In this paper, we propose a Smoothed Log Barrier Function (CSAC-LB) for constrained reinforcement learning. We show that the CSAC-LB is a smooth approximation of the indicator function of the feasible set, and we prove that the optimal policy of the CSAC-LB constrained problem converges to the optimal policy of the original constrained problem. We demonstrate the effectiveness of our method on several safety-critical control tasks.

Publication
In Transactions on Machine Learning Research
CSAC-LB: Smoothed Log Barrier for Constrained RL

Highlights

  • Problem.

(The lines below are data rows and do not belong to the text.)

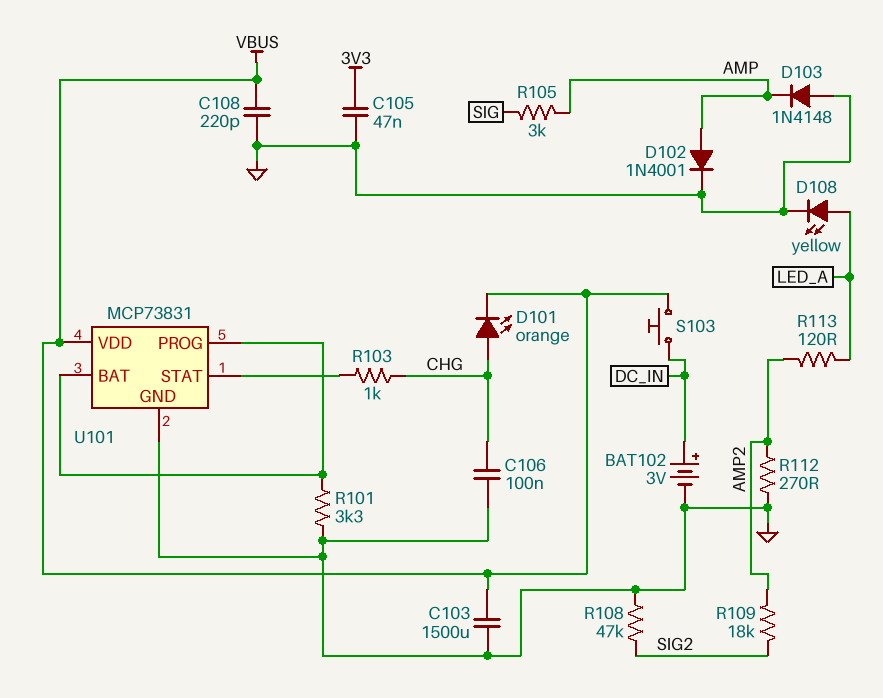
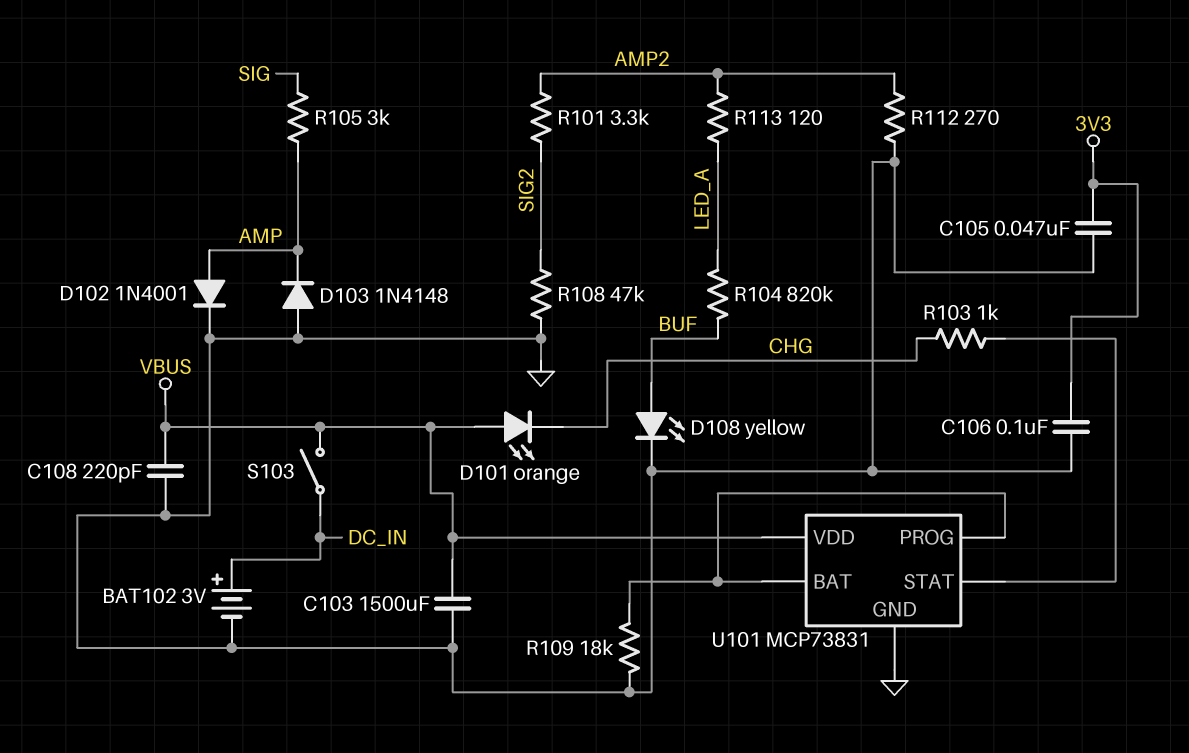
C106: 100nF (CHG, GND) -> 100nF (3V3, GND)
D101: LED orange (A CHG, K VBUS) -> LED orange (A VBUS, K CHG)
D108: LED yellow (A LED_A, K GND) -> LED yellow (A BUF, K GND)
R101: 3.3k (GND, U101/BAT) -> 3.3k (AMP2, SIG2)
R104: none -> 820k (BUF, LED_A)
R109: 18k (AMP2, SIG2) -> 18k (GND, U101/BAT)
S103: button (DC_IN, VBUS) -> switch (DC_IN, VBUS)

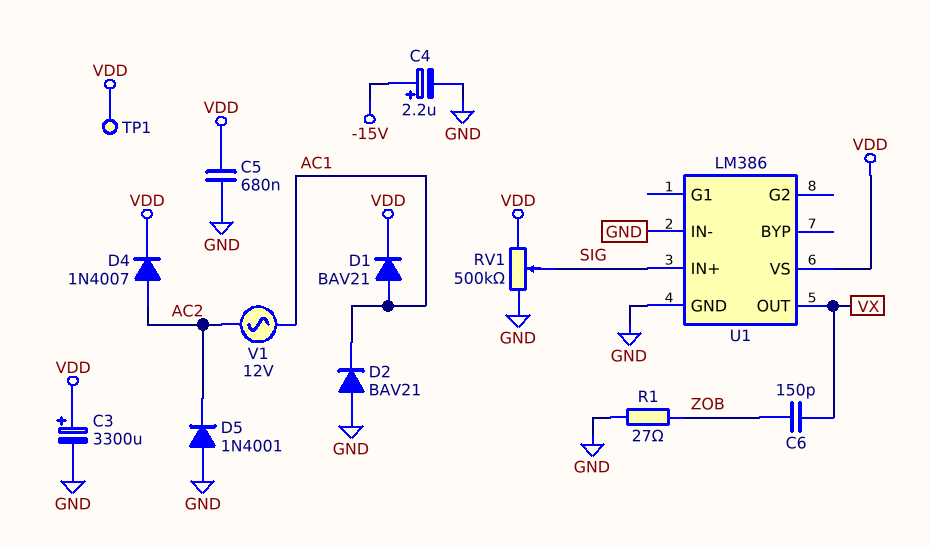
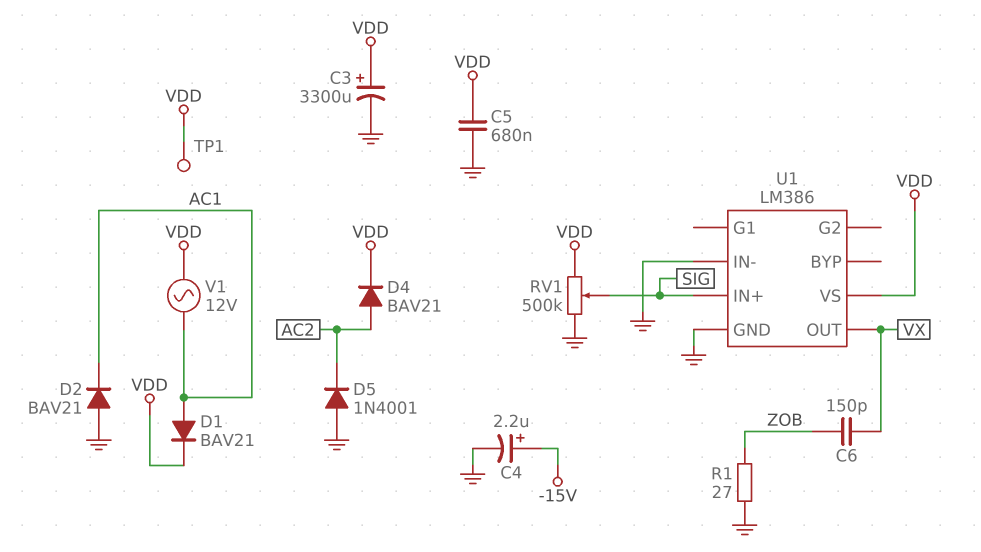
D4: diode 1N4007 (A AC2, K VDD) -> diode BAV21 (A AC2, K VDD)
V1: AC 12V (AC1, AC2) -> AC 12V (AC1, VDD)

Standard Lagrangian-based constrained RL is hyperparameter-sensitive and often oscillates between greedy and overly-conservative behavior; pure barrier methods are numerically unstable near the constraint boundary.
  • Idea. We introduce a Smoothed Log Barrier (CSAC-LB) that approximates the indicator of the feasible set while remaining differentiable across the boundary, bridging soft penalty and hard barrier formulations while keeping the optimization numerically stable.

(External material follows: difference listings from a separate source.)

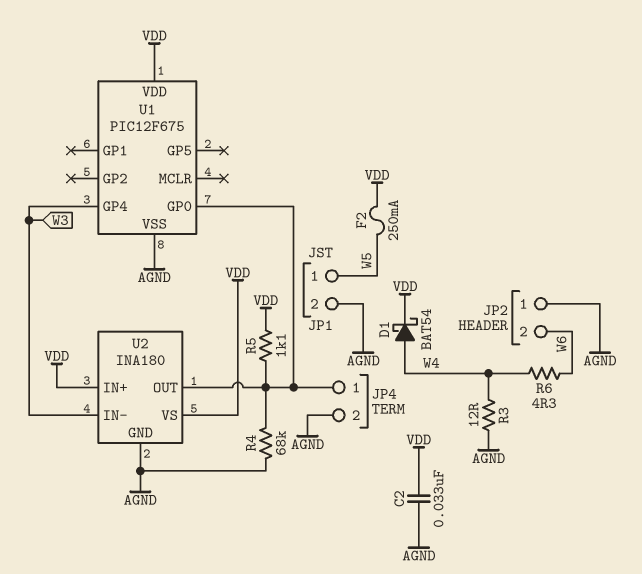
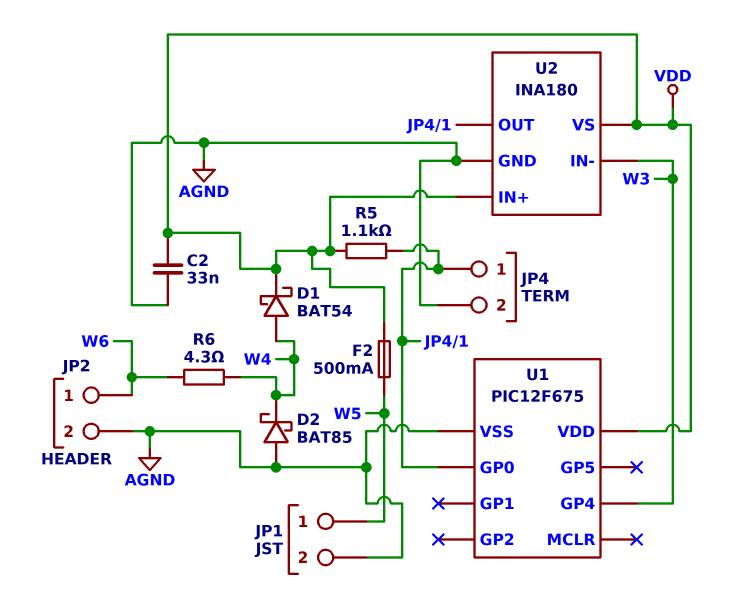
D2: none -> schottky BAT85 (A AGND, K W4)
F2: 250mA (VDD, W5) -> 500mA (VDD, W5)
JP2 pin 1: AGND -> W6
JP2 pin 2: W6 -> AGND
R3: 12 (AGND, W4) -> none
R4: 68k (AGND, JP4/1) -> none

  • Theory. We show CSAC-LB is a smooth approximation of the feasible-set indicator and prove that its optimal policy converges to the optimal policy of the original constrained problem as the smoothing parameter tightens.
  • Practice. On safety-critical continuous control benchmarks, CSAC-LB matches or exceeds prior constrained-RL baselines (Lagrangian-SAC, CPO-style methods) in return while staying within the safety budget, and does so without per-task tuning of the barrier hyperparameter. In two example videos above, I showcase the usage of the algorithm in real robots. We define the negative energy consumption as the reward and using different velocity as constraints. The robot dog manages to learn different gaits under different velocity constraints. I have further extended this algorithm to heating system. In the end, we didn’t include the robot part in the paper due to fault hardware issues.